• Exercise aim: Copy the data below exactly, but not the pictures it contains.
### Data for processing
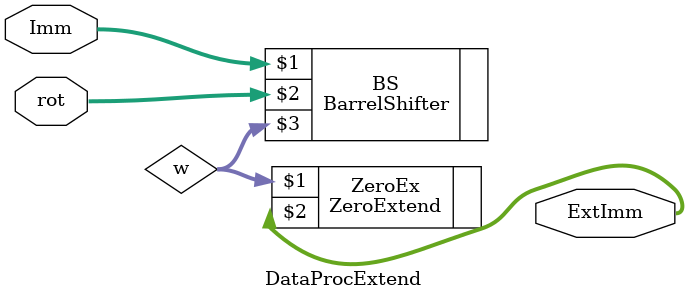
<source format=sv>
module DataProcExtend(input  logic [7:0]  Imm,
							 input  logic [3:0]  rot,
							 output logic [31:0] ExtImm);
logic [7:0] w;

BarrelShifter BS(Imm, rot, w);
ZeroExtend #(8,32) ZeroEx(w,ExtImm);

endmodule 
</source>
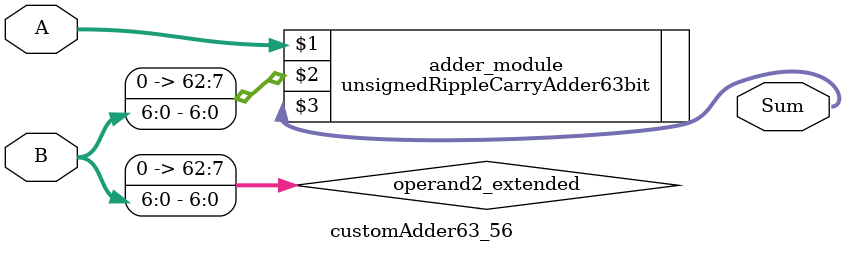
<source format=v>
module customAdder63_56(
                        input [62 : 0] A,
                        input [6 : 0] B,
                        
                        output [63 : 0] Sum
                );

        wire [62 : 0] operand2_extended;
        
        assign operand2_extended =  {56'b0, B};
        
        unsignedRippleCarryAdder63bit adder_module(
            A,
            operand2_extended,
            Sum
        );
        
        endmodule
        
</source>
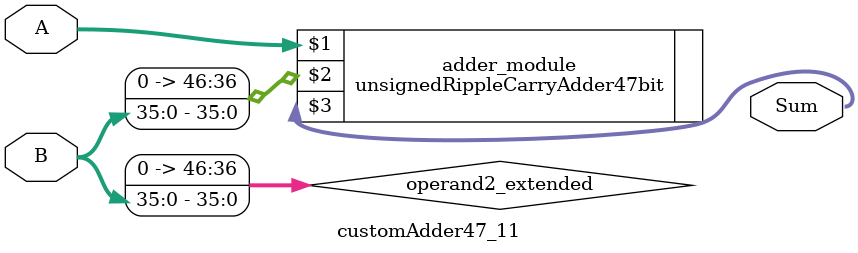
<source format=v>
module customAdder47_11(
                        input [46 : 0] A,
                        input [35 : 0] B,
                        
                        output [47 : 0] Sum
                );

        wire [46 : 0] operand2_extended;
        
        assign operand2_extended =  {11'b0, B};
        
        unsignedRippleCarryAdder47bit adder_module(
            A,
            operand2_extended,
            Sum
        );
        
        endmodule
        
</source>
######
• Exercise solution:
<source format=sv>
module DataProcExtend(input  logic [7:0]  Imm,
							 input  logic [3:0]  rot,
							 output logic [31:0] ExtImm);
logic [7:0] w;

BarrelShifter BS(Imm, rot, w);
ZeroExtend #(8,32) ZeroEx(w,ExtImm);

endmodule 
</source>
<source format=v>
module customAdder63_56(
                        input [62 : 0] A,
                        input [6 : 0] B,
                        
                        output [63 : 0] Sum
                );

        wire [62 : 0] operand2_extended;
        
        assign operand2_extended =  {56'b0, B};
        
        unsignedRippleCarryAdder63bit adder_module(
            A,
            operand2_extended,
            Sum
        );
        
        endmodule
        
</source>
<source format=v>
module customAdder47_11(
                        input [46 : 0] A,
                        input [35 : 0] B,
                        
                        output [47 : 0] Sum
                );

        wire [46 : 0] operand2_extended;
        
        assign operand2_extended =  {11'b0, B};
        
        unsignedRippleCarryAdder47bit adder_module(
            A,
            operand2_extended,
            Sum
        );
        
        endmodule
        
</source>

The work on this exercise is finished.